Fibrosi polmonare idiopatica, dati promettenti in fase 2 da proteina ricombinante umana pentraxina 2 #ATS2019

Sono stati presentati nel corso dell'ultimo congresso dell'American Thoracic Society e, al contempo, sono stati pubblicati sulla rivista The Lancet Respiratory Medicine, i risultati relativi alla fase di estensione, a 76 settimane, di uno studio sull'impiego di una versione ricombinante umana della proteina pentraxina 2 (nota anche con la sigla PRM-151 attribuita dall'azienda responsabile del suo sviluppo - Promedior, una compagnia biofarmaceutica Usa). L'analisi presentata al Congresso ha documentato la capacitÓ di questa proteina di preservare la funzione polmonare riducendo il declino di FVC e della distanza percorsa in 6 minuti al test della deambulazione, confermano i risultati positivi giÓ ottenuti nella prima fase del trial, in doppio cieco, a 28 settimane dall'inizio del trattamento.

Sono stati presentati nel corso dell'ultimo congresso dell'American Thoracic Society e, al contempo, sono stati pubblicati sulla rivista The Lancet Respiratory Medicine (1), i risultati relativi alla fase di estensione, a 76 settimane, di uno studio sull'impiego di una versione ricombinante umana della proteina pentraxina 2 (nota anche con la sigla PRM-151 attribuita dall'azienda responsabile del suo sviluppo – Promedior, una compagnia biofarmaceutica Usa).

L'analisi presentata al Congresso ha documentato la capacità di questa proteina di preservare la funzione polmonare riducendo il declino di FVC e della distanza percorsa in 6 minuti al test della deambulazione, confermano i risultati positivi già ottenuti nella prima fase del trial, in doppio cieco, a 28 settimane dall'inizio del trattamento.

Informazioni su  PRM-151
PRM-151 è una proteina in grado di indirizzare alcune componenti del sistema immunitario “a spegnersi”, ripristinando la condizione pre-fibrotica. E' stata anche documentata la capacità di questa proteina di rimuovere e sostituire il tessuto di cicatrizzazione.

La molecola ha ottenuto, lo scorso mese di marzo, la designazione di breakthrough therapy da parte dell'Fda per la cura della fibrosi polmonare idiopatica, accelerando così l'iter registrativo del farmaco.

Lo studio
I risultati del trial di fase 2, in doppio cieco, randomizzato e controllato, sull'impiego di questa proteina avevano dimostrato, a 28 settimane, come il trattamento fosse associato ad una riduzione del declino in percentuale della FVC predetta e a stabilizzare la distanza percorsa al test della deambulazione a 6 minuti rispetto quanto osservato nel gruppo placebo.

I pazienti che hanno completato la prima parte del trial sono stati eleggibili per l'inclusione nella successiva fase di estensione in aperto, che ha valutato la sicurezza e l'efficacia di PRM-151 a 76 settimane.

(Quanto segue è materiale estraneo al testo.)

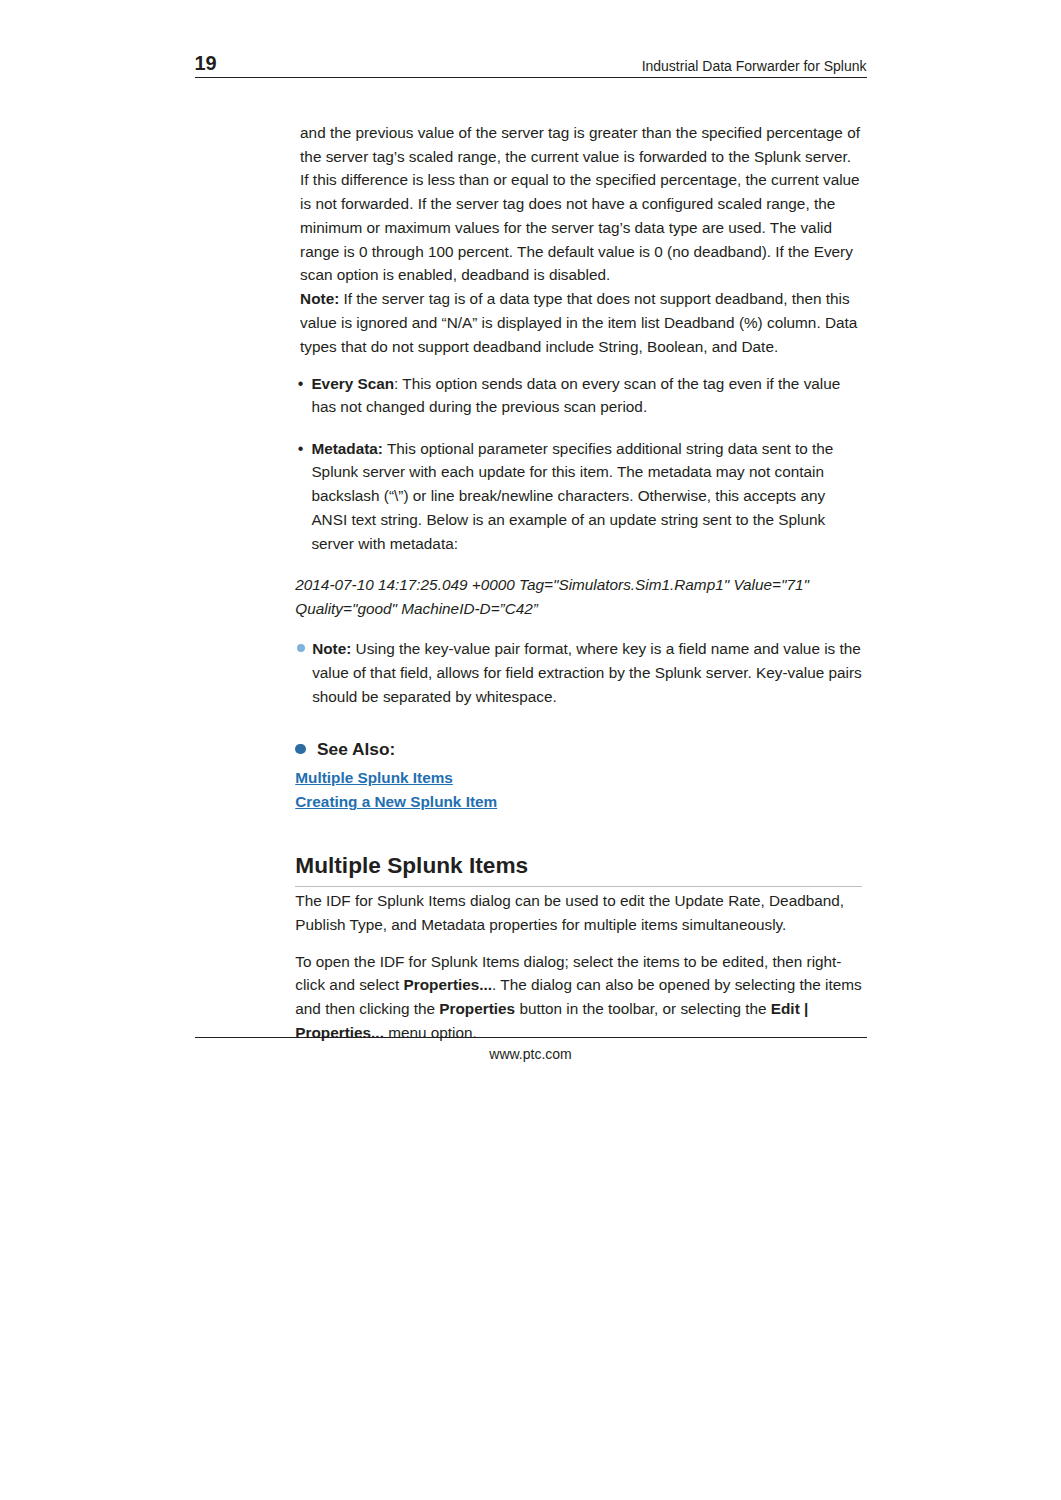19
Industrial Data Forwarder for Splunk
and the previous value of the server tag is greater than the specified percentage of the server tag’s scaled range, the current value is forwarded to the Splunk server. If this difference is less than or equal to the specified percentage, the current value is not forwarded. If the server tag does not have a configured scaled range, the minimum or maximum values for the server tag’s data type are used. The valid range is 0 through 100 percent. The default value is 0 (no deadband). If the Every scan option is enabled, deadband is disabled.
Note: If the server tag is of a data type that does not support deadband, then this value is ignored and “N/A” is displayed in the item list Deadband (%) column. Data types that do not support deadband include String, Boolean, and Date.
Every Scan: This option sends data on every scan of the tag even if the value has not changed during the previous scan period.
Metadata: This optional parameter specifies additional string data sent to the Splunk server with each update for this item. The metadata may not contain backslash (“\”) or line break/newline characters. Otherwise, this accepts any ANSI text string. Below is an example of an update string sent to the Splunk server with metadata:
2014-07-10 14:17:25.049 +0000 Tag="Simulators.Sim1.Ramp1" Value="71" Quality="good" MachineID-D=”C42”
Note: Using the key-value pair format, where key is a field name and value is the value of that field, allows for field extraction by the Splunk server. Key-value pairs should be separated by whitespace.
See Also:
Multiple Splunk Items Creating a New Splunk Item
Multiple Splunk Items
The IDF for Splunk Items dialog can be used to edit the Update Rate, Deadband, Publish Type, and Metadata properties for multiple items simultaneously.
To open the IDF for Splunk Items dialog; select the items to be edited, then right-click and select Properties.... The dialog can also be opened by selecting the items and then clicking the Properties button in the toolbar, or selecting the Edit | Properties... menu option.
www.ptc.com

Lo studio di estensione ha incluso 111 pazienti, dei quali 37 erano stati inizialmente allocati a trattamento con placebo. Tutti i pazienti sono stati sottoposti ad un ciclo di trattamento con PRM-151 della durata di 28 settimane, partendo da una dose di carico pari a 10 mg/kg di PRM-151 in infusioni della durata di un'ora in corrispondenza dei giorni 1, 3 e 5 nel corso della prima settimana del ciclo, per arrivare ad una dose singola di PRM-151 a cadenza settimanale per le settimane successive.

Ottantaquattro pazienti (pari al 76% sul totale) erano in trattamento concomitante per l'IPF con pirfenidone (n=55) o nintedanib (n=29).

Alla 76esima settimana, la variazione media osservata di FVC è stata pari a 191,7 ml nei pazienti che avevano continuato il trattamento con PRM-151 rispetto a 213,1 ml in quelli inizialmente allocati al gruppo placebo nella prima parte dello studio.

Considerando il test della deambulazione 6MWT, invece, la variazione media della distanza percorsa è stata pari a 5,9 m nei pazienti che non avevano mai interrotto il trattamento con PRM-151 rispetto a 35,2 m in quelli inizialmente allocati al gruppo placebo, il che corrisponde ad un beneficio complessivo di 29,3 m con PRM-151.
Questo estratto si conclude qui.